» **TASK BRIEF**: Please copy the listing's lines word for word, starting at the line that contains "line at (1034, 802): solid -> dashed" and ending at the line that contains "line at (893, 1757): solid -> dashed", both included.

» **DATA EXCERPTS**:

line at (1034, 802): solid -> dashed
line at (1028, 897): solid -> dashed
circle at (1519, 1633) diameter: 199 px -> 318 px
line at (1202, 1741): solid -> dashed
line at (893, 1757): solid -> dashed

==

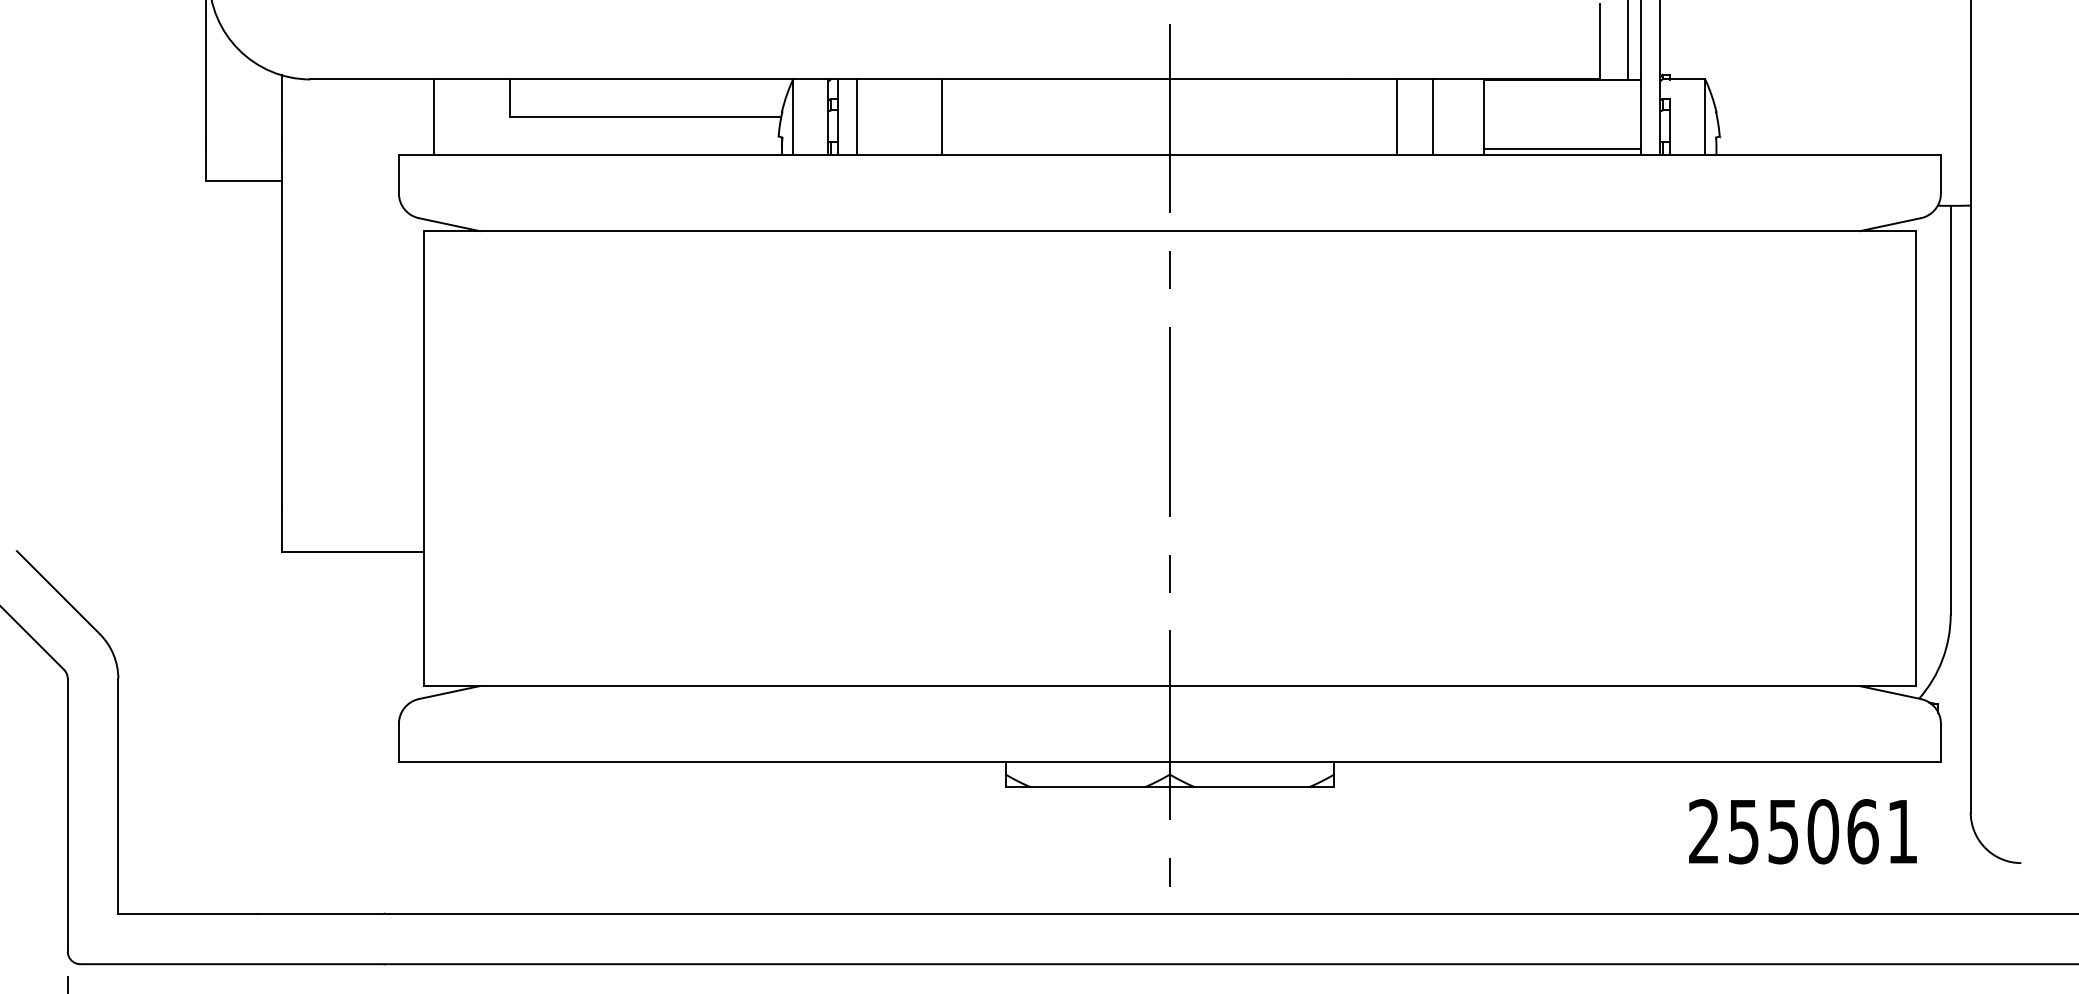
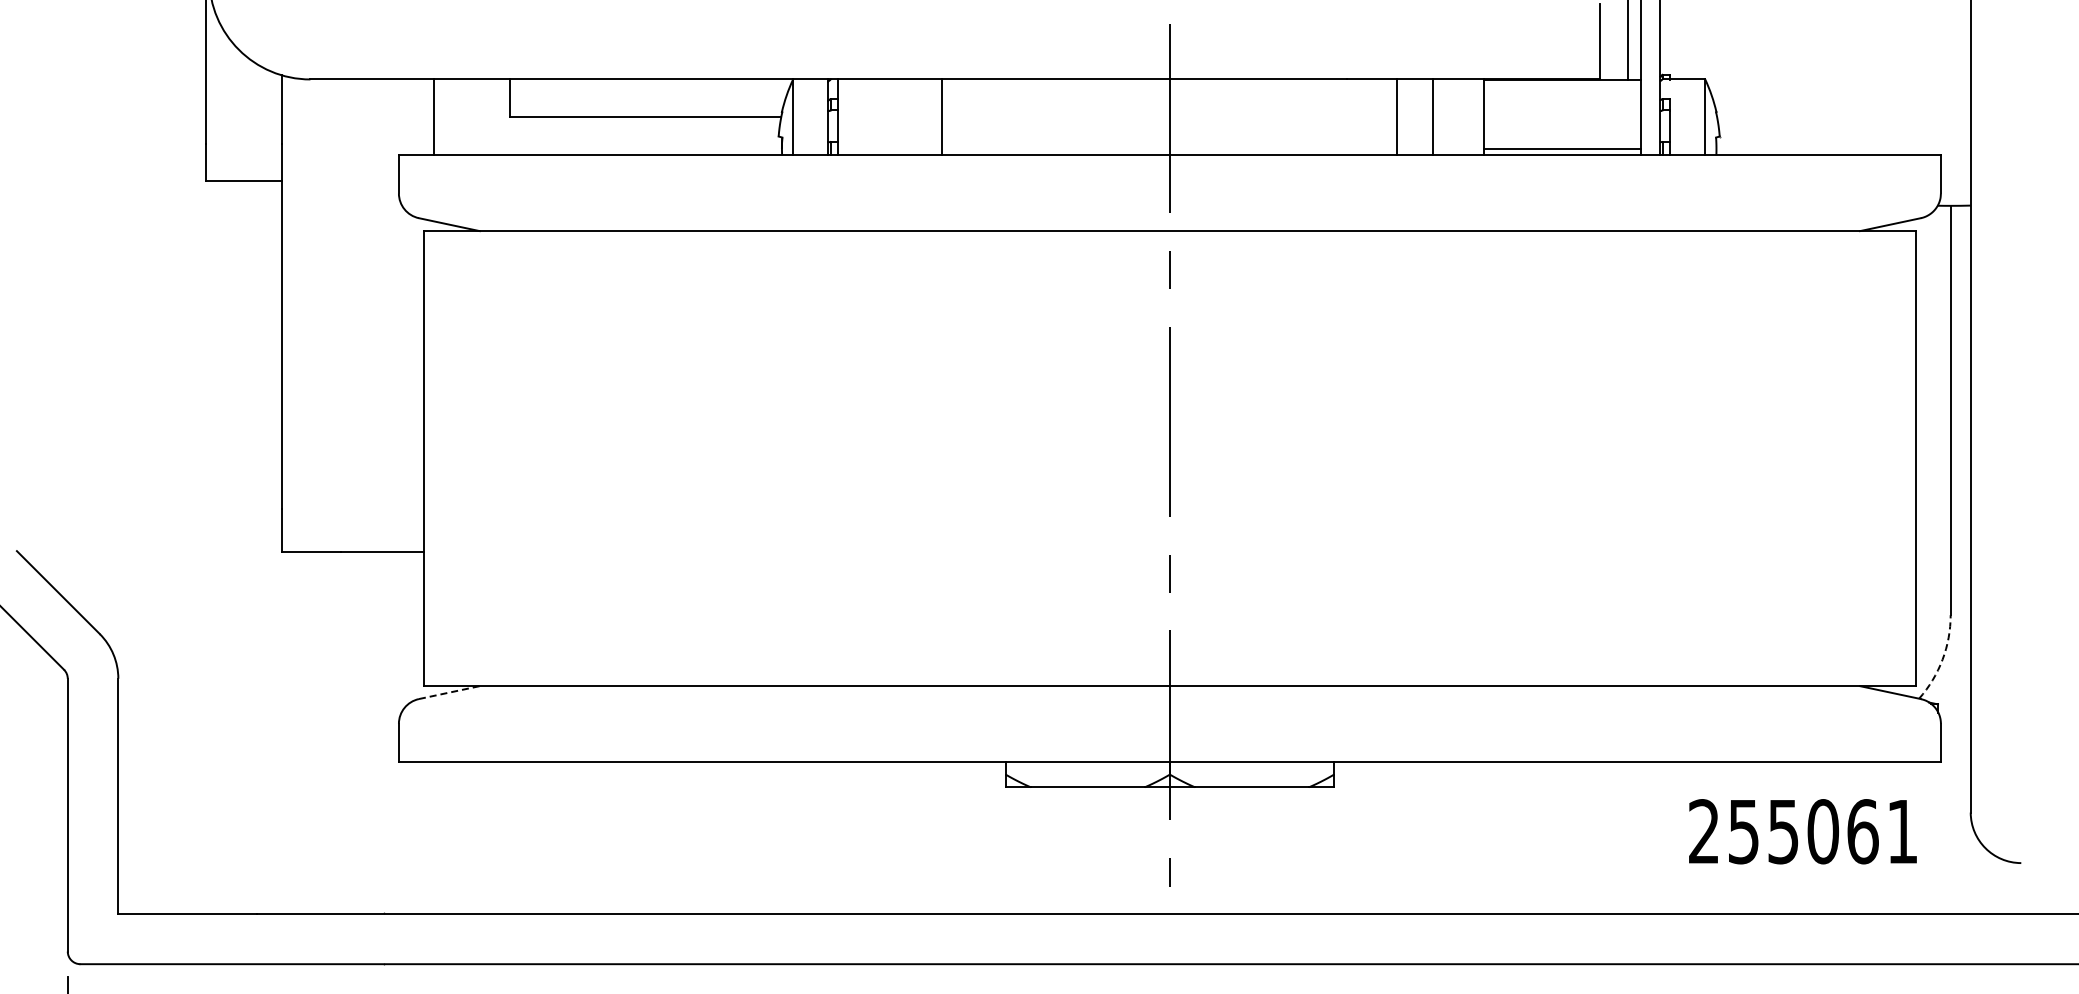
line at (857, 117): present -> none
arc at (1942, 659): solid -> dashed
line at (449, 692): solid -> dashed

» **SOLUTION TO THIS PROBLEM**:
line at (1034, 802): solid -> dashed
line at (1028, 897): solid -> dashed
circle at (1519, 1633) diameter: 199 px -> 318 px
line at (1202, 1741): solid -> dashed
line at (893, 1757): solid -> dashed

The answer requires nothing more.